Mesmo quem segue de perto o futebol gaúcho tem dificuldade em lembrar que Tiquinho Soares jogou por aqui. Adversário do Grêmio no domingo (9), o atacante do Botafogo estava naquele tempo a muitos gols de distância de ser o artilheiro que se transformou. Sequer carregava no nome profissional o apelido de infância. Era apenas Soares, o pode justificar ausência de recordações na passagens por três clubes gaúchos entre 2013 e 2014.
Quando chegou ao Cerâmica na metade de fevereiro de 2013, com o Gauchão em andamento, o centroavante tinha dois destaques dignos de nota. O primeiro era em função de seus gols por ser o artilheiro CSP no Campeonato Paraibano, com seis marcados.
O segundo foi declaração inusitada dada antes do confronto de sua equipe contra o Coritiba pela Copa do Brasil. Questionado sobre o jogo, disse que enfrentaria os paranaenses como se fossem um clube pequeno — por questões envolvendo STJD, o confronto nunca foi realizado.
O que se viu em Gravataí foi um humilde jogador de 22 anos. Apesar de já ter contrato profissional, optou por morar no alojamento do Cerâmica. Nas vestimentas, nada do estilo boleirão. Fora de campo, seu uniforme era composto por chinelos, uma bermuda roxa e uma camiseta amarela. Nos dias de folga, levava a gurizada das categorias de base para lanchar por sua conta em um bar.
— Ele sempre foi humilde. Tinha uma postura diferente, talvez por saber que ali não seria o auge da carreira, que era apenas um momento — conta Felipe Harzheim, então preparador físico do Cerâmica.
Foram somente dois gols, um deles um golaço em chute de fora da área. Estatística insuficiente para evitar a queda do clube de Gravataí. O jogador retornou à Paraíba para defender o Treze antes de voltar ao futebol gaúcho na temporada seguinte.
— Me chamou atenção a educação dele. Era Quieto. Muito profissional. Talvez seja por isso que ele tenha voltado e se tornado um dos jogadores mais falados no Brasil. Tinha muita seriedade — ressalta Luis Eduardo, ex-zagueiro do Grêmio e técnico do Cerâmica naquele Gauchão.

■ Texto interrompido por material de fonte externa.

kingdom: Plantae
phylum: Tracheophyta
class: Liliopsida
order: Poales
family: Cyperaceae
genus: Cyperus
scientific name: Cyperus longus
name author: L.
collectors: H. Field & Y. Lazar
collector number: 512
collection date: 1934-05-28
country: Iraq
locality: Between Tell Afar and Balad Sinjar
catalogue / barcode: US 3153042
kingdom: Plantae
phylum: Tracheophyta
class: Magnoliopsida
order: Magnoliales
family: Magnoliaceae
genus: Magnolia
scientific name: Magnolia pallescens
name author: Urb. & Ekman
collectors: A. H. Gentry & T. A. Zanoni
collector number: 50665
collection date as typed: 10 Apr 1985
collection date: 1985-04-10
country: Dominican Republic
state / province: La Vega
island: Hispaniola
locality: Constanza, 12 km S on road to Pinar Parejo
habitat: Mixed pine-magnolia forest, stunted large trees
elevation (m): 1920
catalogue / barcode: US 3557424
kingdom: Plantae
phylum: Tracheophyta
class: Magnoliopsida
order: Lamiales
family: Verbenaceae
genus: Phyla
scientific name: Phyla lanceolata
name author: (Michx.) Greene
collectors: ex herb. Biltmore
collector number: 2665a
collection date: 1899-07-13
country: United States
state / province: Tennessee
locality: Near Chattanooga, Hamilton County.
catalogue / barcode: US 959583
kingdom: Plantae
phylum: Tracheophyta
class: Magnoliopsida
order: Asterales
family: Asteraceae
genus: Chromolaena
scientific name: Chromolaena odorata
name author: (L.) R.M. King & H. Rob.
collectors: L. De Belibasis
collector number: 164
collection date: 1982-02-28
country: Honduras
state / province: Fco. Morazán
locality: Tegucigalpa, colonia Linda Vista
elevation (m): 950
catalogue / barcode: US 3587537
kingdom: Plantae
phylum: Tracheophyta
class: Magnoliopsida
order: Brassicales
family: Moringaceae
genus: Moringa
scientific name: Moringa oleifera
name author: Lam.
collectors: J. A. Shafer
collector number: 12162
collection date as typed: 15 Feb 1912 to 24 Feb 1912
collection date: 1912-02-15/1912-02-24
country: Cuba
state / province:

Um olhar mais refinado mostrava que havia potencial. Suas atuações em jogos-treinos eram destacadas. Em uma desses atividades, o adversário foi o Veranópolis. Naquele dia, Julinho Camargo colocou o nome de Soares no seu bloquinho de anotações. No ano seguinte, o treinador trouxe o paraibano para a Serra gaúcha.
— Me chamou atenção a força, a velocidade, o controle de bola perto do pé e a boa relação em fazer gol. São características ótimas para quem joga perto do gol adversário. Mesmo observando de longe, é fácil perceber que continua o mesmo atleta de sempre, focado, dedicado e humilde — destaca Julinho, hoje gerente de transição do Inter.
Os gols dobraram na Terra da Longevidade. Foram quatro. Um deles na vitória por 1 a 0 sobre o Inter. Em cobrança de escanteio, Soares testou para o gol para superar o estreante Dida.
Em uma época em que o falso 9 se popularizava, Soares era o verdadeiro 9, mas se descrevia como falso lento. Seu corpanzil resistente para aguentar o tranco no interior pampeano dava a impressão de que lhe faltava velocidade. Não faltava nem dentro nem fora de campo. Porque veloz foi a sua passagem pelo Pelotas.
O treinador foi para a Boca do Lobo no segundo semestre. O centroavante a reboque. A parceria durou mais três jogos, quando foi negociado com o futebol português. Ainda assim, foram mais dois anos para chegar em um clube grande, o Porto.
— Alguns atletas precisam de um pouco mais de tempo para amadurecer questões que no alto nível são cruciais. O Soares é um exemplo de que não devemos desistir nunca de um atleta que tem foco e ferramentas importantes para o bom futebol. O Soares é o grande herói do seu próprio crescimento — avalia Julinho.
Nove anos depois, Soares está de volta à Arena quase como se nunca estivesse passado pelo estádio. De lá para cá, perambulou por Portugal, Grécia e China para voltar ao Brasil como um outro jogador. Tiquinho Soares, o artilheiro do Brasileirão.